RACING LINES
Damien Smith
Piastri came awfully close to hitting Norris as they fought for first
And breathe. Formula 1’s hard-travelled teams and drivers take a well-earned break this month before the season resumes at the Dutch Grand Prix on 31 August, the start of a 10-race run to Abu Dhabi on 7 December. It has been utterly absorbing so far, thanks to the all-McLaren battle for the championship between Oscar Piastri and Lando Norris – two beautifully matched but entirely contrasting racing drivers revelling in squeezing every drop from the best car on the grid.
Just nine points separate them after July’s Spa-Francorchamps and Hungaroring doubleheader. Piastri won in Belgium and should have done so in Hungary too, only for a nothing-to-lose single pit-stop strategy to elevate Norris to an unlikely victory. Outqualified by both Piastri and Ferrari’s Charles Leclerc on pole, Norris dropped a couple more places on the opening lap.
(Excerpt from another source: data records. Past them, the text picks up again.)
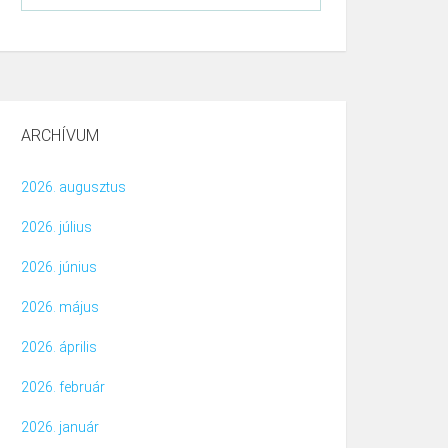
ARCHÍVUM
2026. augusztus
2026. július
2026. június
2026. május
2026. április
2026. február
2026. január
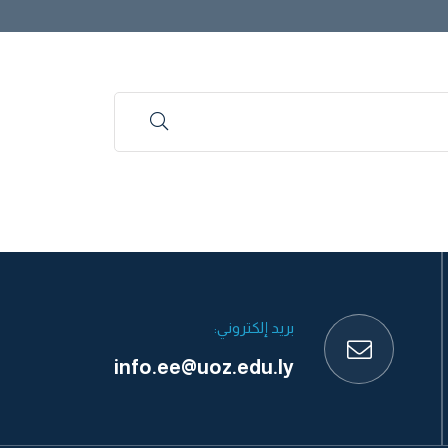
بريد إلكتروني:
info.ee@uoz.edu.ly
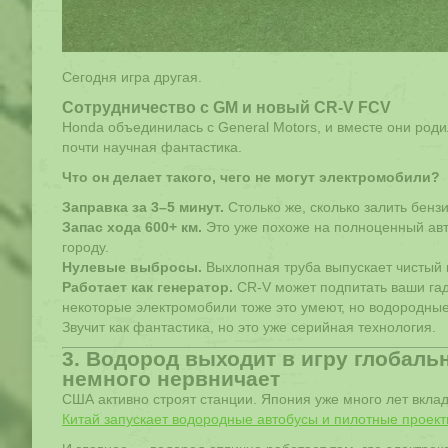
Сегодня игра другая.
Сотрудничество с GM и новый CR-V FCV
Honda объединилась с General Motors, и вместе они ро
почти научная фантастика.
Что он делает такого, чего не могут электромобили?
Заправка за 3–5 минут.
Столько же, сколько залить бензи
Запас хода 600+ км.
Это уже похоже на полноценный авт
городу.
Нулевые выбросы.
Выхлопная труба выпускает чистый п
Работает как генератор.
CR-V может подпитать ваши гад
некоторые электромобили тоже это умеют, но водородные
Звучит как фантастика, но это уже серийная технология.
3. Водород выходит в игру глобаль
немного нервничает
США активно строят станции. Япония уже много лет вкла
Китай запускает водородные автобусы и пилотные проек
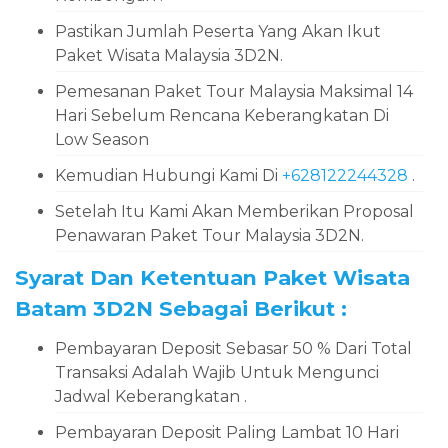
Pastikan Jumlah Peserta Yang Akan Ikut
Paket Wisata Malaysia 3D2N.
Pemesanan Paket Tour Malaysia Maksimal 14
Hari Sebelum Rencana Keberangkatan Di
Low Season
Kemudian Hubungi Kami Di
+628122244328
.
Setelah Itu Kami Akan Memberikan Proposal
Penawaran Paket Tour Malaysia 3D2N.
Syarat Dan Ketentuan Paket Wisata
Batam 3D2N Sebagai Berikut :
Pembayaran Deposit Sebasar 50 % Dari Total
Transaksi Adalah Wajib Untuk Mengunci
Jadwal Keberangkatan .
Pembayaran Deposit Paling Lambat 10 Hari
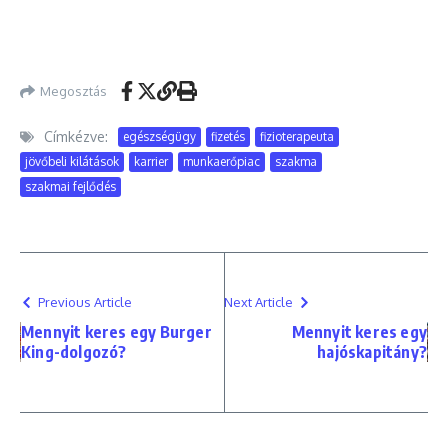
Megosztás
Címkézve:
egészségügy
fizetés
fizioterapeuta
jövőbeli kilátások
karrier
munkaerőpiac
szakma
szakmai fejlődés
Previous Article
Next Article
Mennyit keres egy Burger
Mennyit keres egy
King-dolgozó?
hajóskapitány?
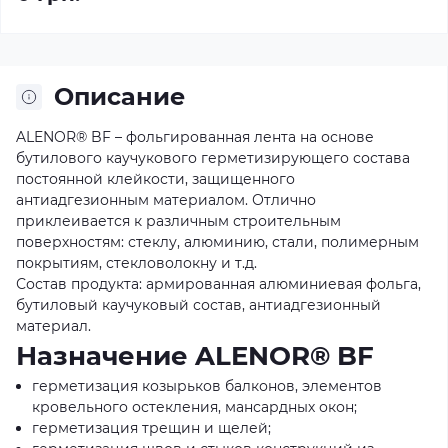
Описание
ALENOR® BF – фольгированная лента на основе
бутилового каучукового герметизирующего состава
постоянной клейкости, защищенного
антиадгезионным материалом. Отлично
приклеивается к различным строительным
поверхностям: стеклу, алюминию, стали, полимерным
покрытиям, стекловолокну и т.д.
Состав продукта: армированная алюминиевая фольга,
бутиловый каучуковый состав, антиадгезионный
материал.
Назначение ALENOR® BF
герметизация козырьков балконов, элементов
кровельного остекления, мансардных окон;
герметизация трещин и щелей;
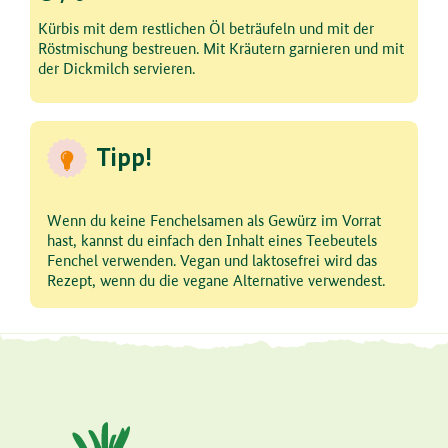
Schritt 3 von 3
Kürbis mit dem restlichen Öl beträufeln und mit der
Röstmischung bestreuen. Mit Kräutern garnieren und mit
der Dickmilch servieren.
Tipp!
Wenn du keine Fenchelsamen als Gewürz im Vorrat
hast, kannst du einfach den Inhalt eines Teebeutels
Fenchel verwenden. Vegan und laktosefrei wird das
Rezept, wenn du die vegane Alternative verwendest.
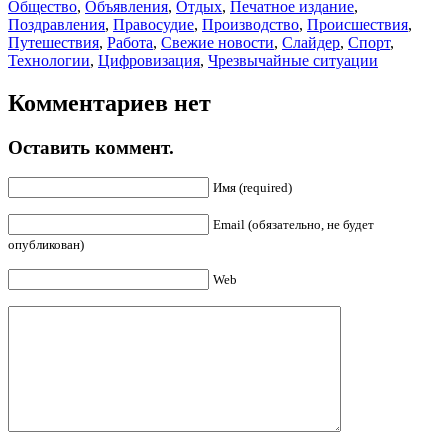
Общество
,
Объявления
,
Отдых
,
Печатное издание
,
Поздравления
,
Правосудие
,
Производство
,
Происшествия
,
Путешествия
,
Работа
,
Свежие новости
,
Слайдер
,
Спорт
,
Технологии
,
Цифровизация
,
Чрезвычайные ситуации
Комментариев нет
Оставить коммент.
Имя (required)
Email (обязательно, не будет
опубликован)
Web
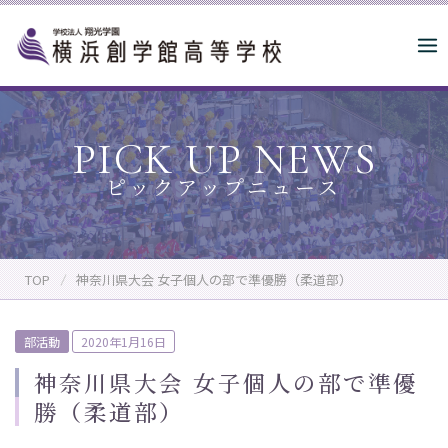
S
k
i
p
t
o
PICK UP NEWS
c
o
n
t
e
n
TOP
神奈川県大会 女子個人の部で準優勝（柔道部）
t
P
部活動
2020年1月16日
o
神奈川県大会 女子個人の部で準優
s
勝（柔道部）
t
e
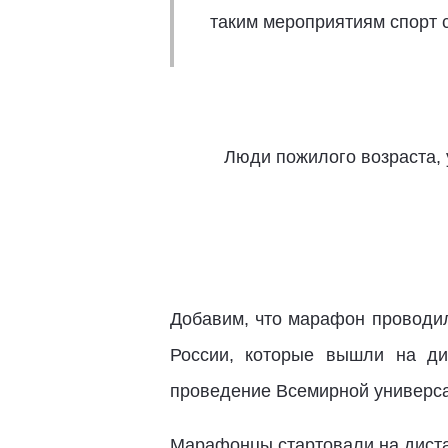
таким мероприятиям спорт 
Люди пожилого возраста, у
Добавим, что марафон проводил
России, которые вышли на ди
проведение Всемирной универс
Марафонцы стартовали на дистан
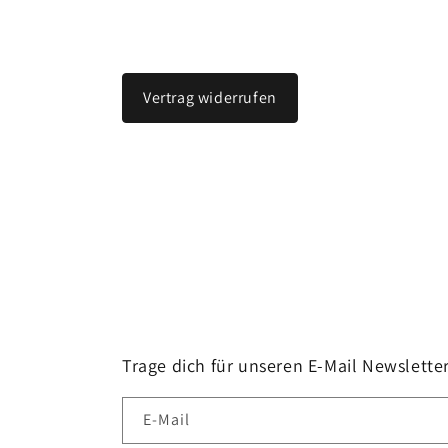
Vertrag widerrufen
Trage dich für unseren E-Mail Newsletter
E-Mail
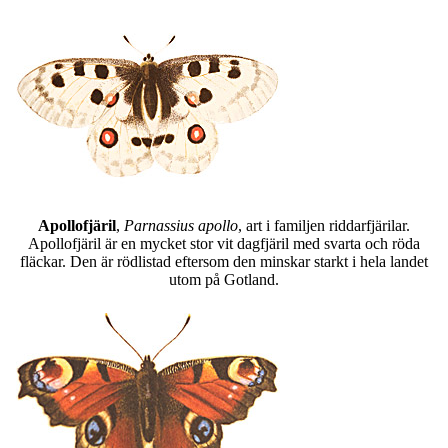
Apollofjäril
,
Parnassius apollo
, art i familjen riddarfjärilar.
Apollofjäril är en mycket stor vit dagfjäril med svarta och röda
fläckar. Den är rödlistad eftersom den minskar starkt i hela landet
utom på Gotland.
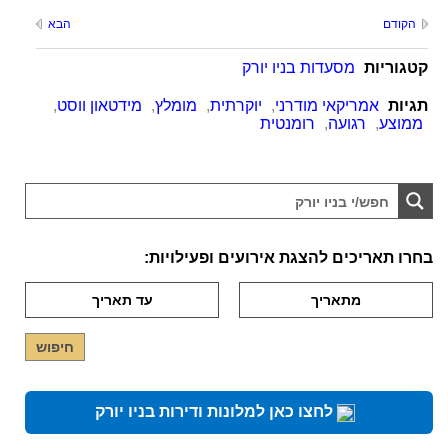
הקודם
הבא
קטגוריות
מסעדות בניו יורק
תגיות
אמריקאי מודרני
,
יוקרתית
,
מומלץ
,
מידטאון ווסט
,
ממוצע
,
רגועה
,
רומנטית
בחרו תאריכים להצגת אירועים ופעילויות:
לחצו כאן למלונות ודירות בניו יורק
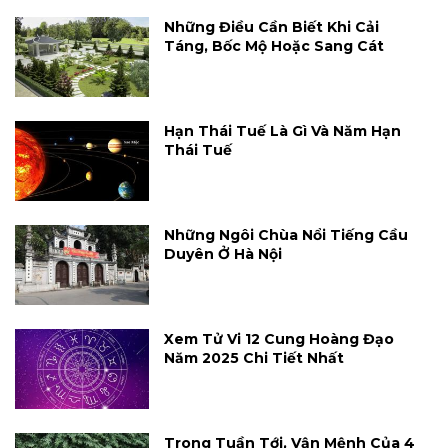
Những Điều Cần Biết Khi Cải
Táng, Bốc Mộ Hoặc Sang Cát
Hạn Thái Tuế Là Gì Và Năm Hạn
Thái Tuế
Những Ngôi Chùa Nổi Tiếng Cầu
Duyên Ở Hà Nội
Xem Tử Vi 12 Cung Hoàng Đạo
Năm 2025 Chi Tiết Nhất
Trong Tuần Tới, Vận Mệnh Của 4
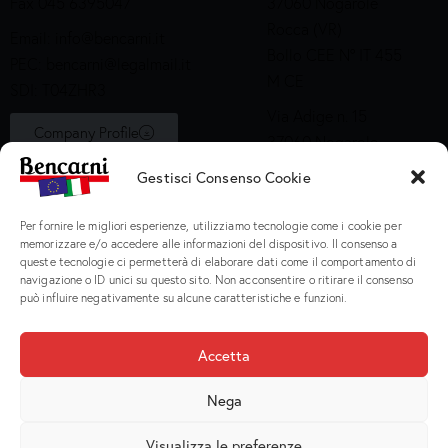
Fax 045 6395047
37060 Nogarole
Rocca (VR)
Email:
info@bencarni.it
Bollo CEE N° IT 455
PEC:
bencarni@legalmail.it
M CE
SDI: T04ZHR3
Via Adige n. 15
Company Profile
37060 Nogarole
Rocca (VR)
Gestisci Consenso Cookie
Bollo CEE S2X49
Per fornire le migliori esperienze, utilizziamo tecnologie come i cookie per
Prodotti
memorizzare e/o accedere alle informazioni del dispositivo. Il consenso a
queste tecnologie ci permetterà di elaborare dati come il comportamento di
navigazione o ID unici su questo sito. Non acconsentire o ritirare il consenso
Macinati
può influire negativamente su alcune caratteristiche e funzioni.
Porzionati
Preparati e Cotti
Accetta
Salumeria
Nega
Visualizza le preferenze
Bencarni Spa
© 2026. P.I. IT 02135470231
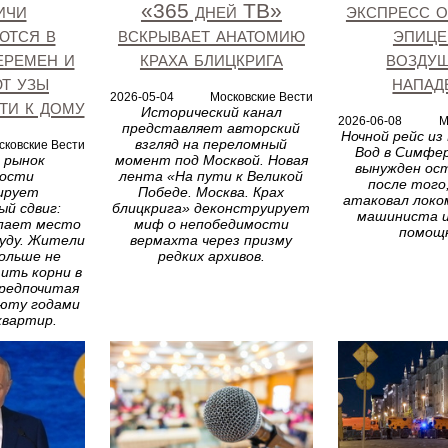
ичи
«365 дней ТВ»
экспресс о
ются в
вскрывает анатомию
эпице
еремен и
краха блицкрига
возду
т узы
напад
2026-05-04
Московские Вести
ти к дому
Исторический канал
2026-06-08
М
представляет авторский
Ночной рейс из
взгляд на переломный
сковские Вести
Вод в Симфе
 рынок
момент под Москвой. Новая
вынужден ос
ости
лента «На пути к Великой
после того,
ирует
Победе. Москва. Крах
атаковал локо
й сдвиг:
блицкрига» деконструирует
машиниста и
пает место
миф о непобедимости
помощ
уду. Жители
вермахта через призму
ольше не
редких архивов.
ить корни в
предпочитая
юту годами
квартир.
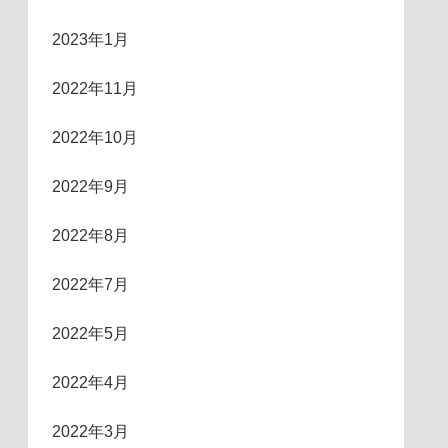
2023年1月
2022年11月
2022年10月
2022年9月
2022年8月
2022年7月
2022年5月
2022年4月
2022年3月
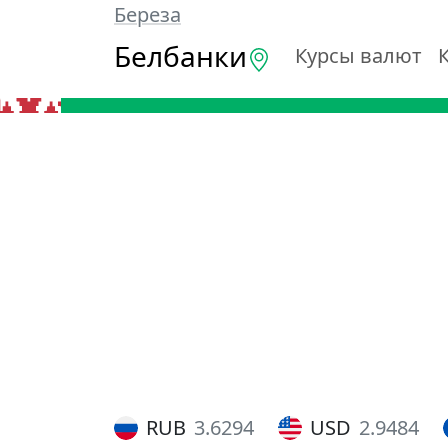
Береза
Белбанки
Курсы валют
RUB
3.6294
USD
2.9484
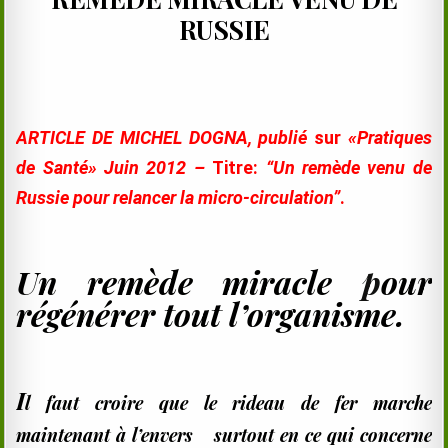
RUSSIE
ARTICLE DE MICHEL DOGNA, publié
sur
«Pratiques
de Santé» Juin 2012 –
Titre:
“Un remède venu de
Russie pour relancer la micro-circulation”
.
Un remède miracle
p
our
régénérer tout l’organisme.
I
l faut croire que le rideau de fer marche
maintenant à l’envers surtout en ce qui concerne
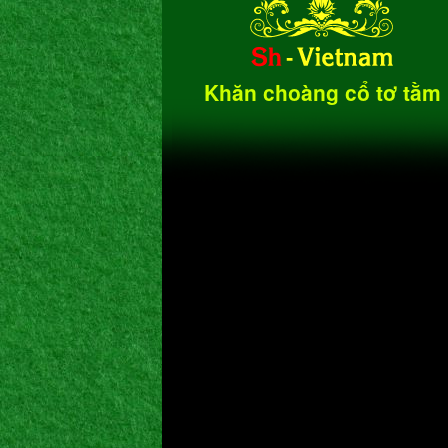
Khăn choàng cổ tơ tằm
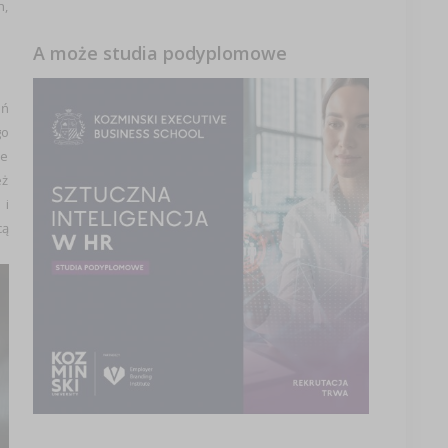
h,
A może studia podyplomowe
ań
go
ne
eż
 i
cą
Strangely, it was the making of his Sunday afternoon, forcing McLaren into an unfancied tyre strategy that ended up working a treat. Stopping just once vaulted Norris into the lead, and in lower than usual temperatures on a track where overtaking is notoriously difficult, his hard-compound Pirellis had the life to survive a mammoth 39-lap final stint. F1, predictable? Not really.